Unlike drugs and alcohol, excess internet usage could help your career, make you more informed and keep you up-to-date with the latest hilarious memes. But a recent (small) study by researchers in China showed that too much internet usage – to the point that it’s an addiction – can cause structural damage to your brain.

The researchers studied 17 adolescents with Internet Addiction Disorder (IAD) and found structural and functional interference in the part of the brain that regulates organisation, possibly causing cognitive impairment similar to that caused by gambling and alcoholism.

Here’s the science behind it: White matter is composed of nerve cells, while the gray matter that we hear so much about is made up of cell bodies. Myelin is a type of fat in the white part (nerve-heavy area) of the brain. This fat insulates the white matter in the brain and makes the transmission speed between nerve signals fast.

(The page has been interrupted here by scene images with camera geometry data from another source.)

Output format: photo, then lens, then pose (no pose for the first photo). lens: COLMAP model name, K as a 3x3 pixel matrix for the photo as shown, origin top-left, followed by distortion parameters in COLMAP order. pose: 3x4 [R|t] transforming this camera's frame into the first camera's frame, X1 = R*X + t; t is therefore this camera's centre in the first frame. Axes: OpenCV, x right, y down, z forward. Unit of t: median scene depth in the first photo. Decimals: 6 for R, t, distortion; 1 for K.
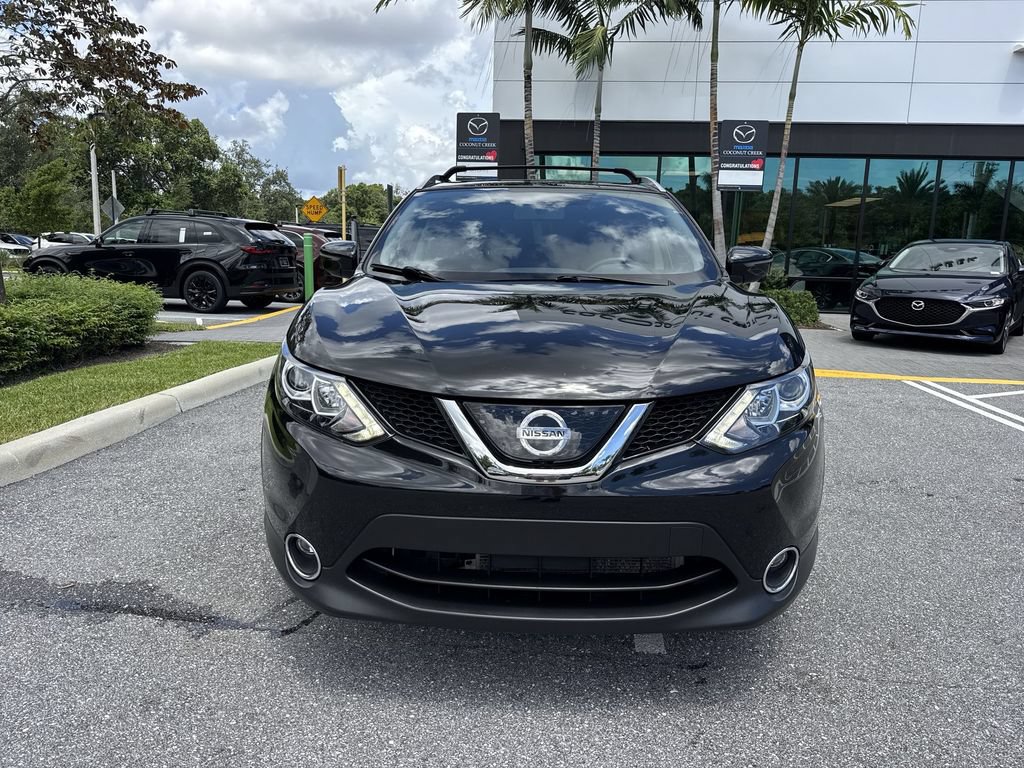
lens RADIAL K [[718.3, 0, 507.3], [0, 718.3, 393.2], [0, 0, 1]] dist [0.039673, -0.053132]
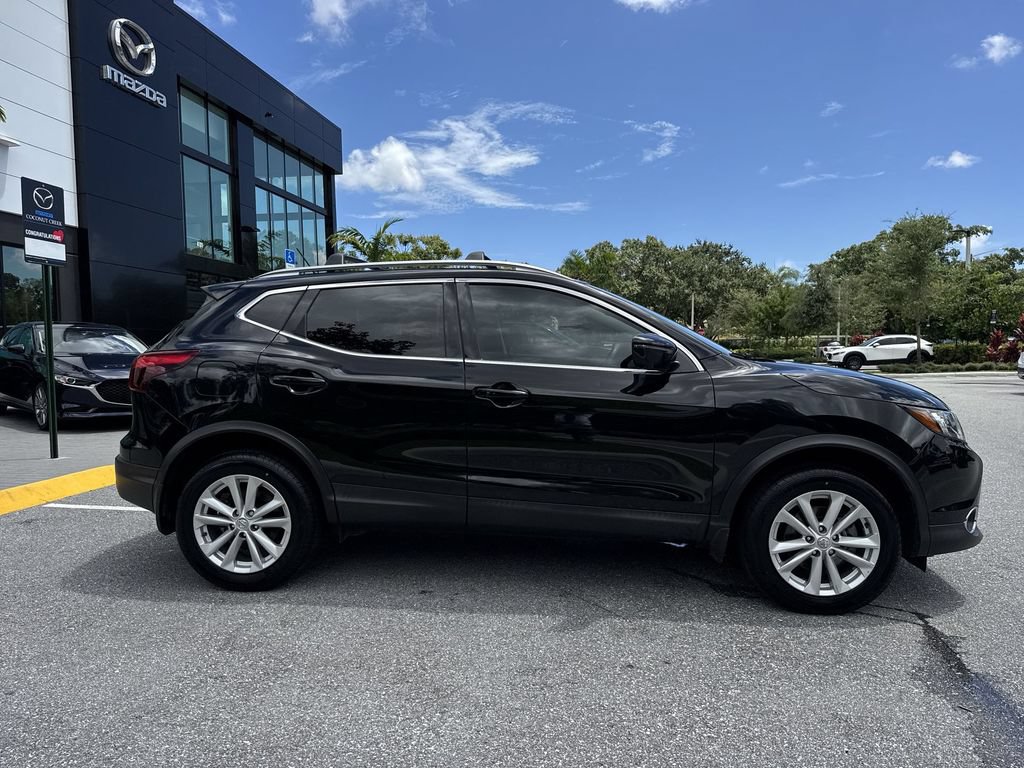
lens RADIAL K [[718.3, 0, 505.8], [0, 718.3, 397.4], [0, 0, 1]] dist [0.039673, -0.053132]
pose [[0.058025, -0.093827, 0.993896, -1.035735], [0.194116, 0.977632, 0.080959, -0.209387], [-0.979261, 0.188233, 0.074940, 0.976166]]
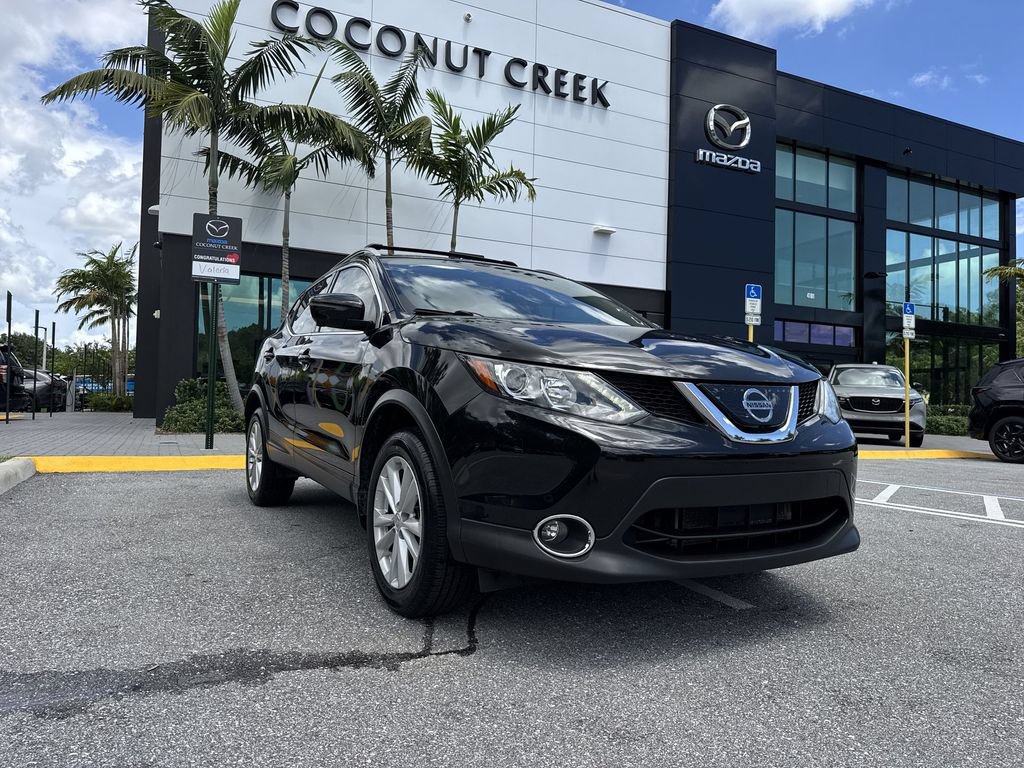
lens RADIAL K [[718.3, 0, 504.2], [0, 718.3, 392.0], [0, 0, 1]] dist [0.039673, -0.053132]
pose [[0.855134, 0.004475, 0.518388, -0.471624], [0.094471, 0.981874, -0.164315, 0.093879], [-0.509727, 0.189484, 0.839211, 0.059639]]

The researchers took MRI scans of the subjects and used a method called fractional anisotropy (FA), which measures organisation in the brain by locating the presence of white matter. The teens in the study who had been diagnosed with Internet addition showed lower FA than the typical teens. However, the study only tested 17 young people with IAD and compared them against 16 healthy control subjects.

“Overall, our findings indicate that internet addiction disorder has abnormal white matter integrity in brain regions involved in emotional generation and processing, executive attention, decision making and cognitive control,” write the authors. “The results also suggest that IAD may share psychological and neural mechanisms with other types of substance addiction and impulse control disorders.”

Internet addiction is not officially recognised as a disorder because it has yet to be classified in the American Psychiatric Association’s Diagnostic and Statistical Manual of Mental Disorders (DSM), an encyclopedia of mental and cognitive-related conditions that’s a virtual bible for psychologists. But the American Journal of Psychiatry says IAD is common and should be included in the DSM-V, due out May 2013.

People struggling with addiction often exhibit the same types of compulsive and impulsive behaviours. Something becomes an addiction when it interferes with daily activities and the person’s ability to enjoy life without that thing – whether drugs, gambling, Internet or some other vice.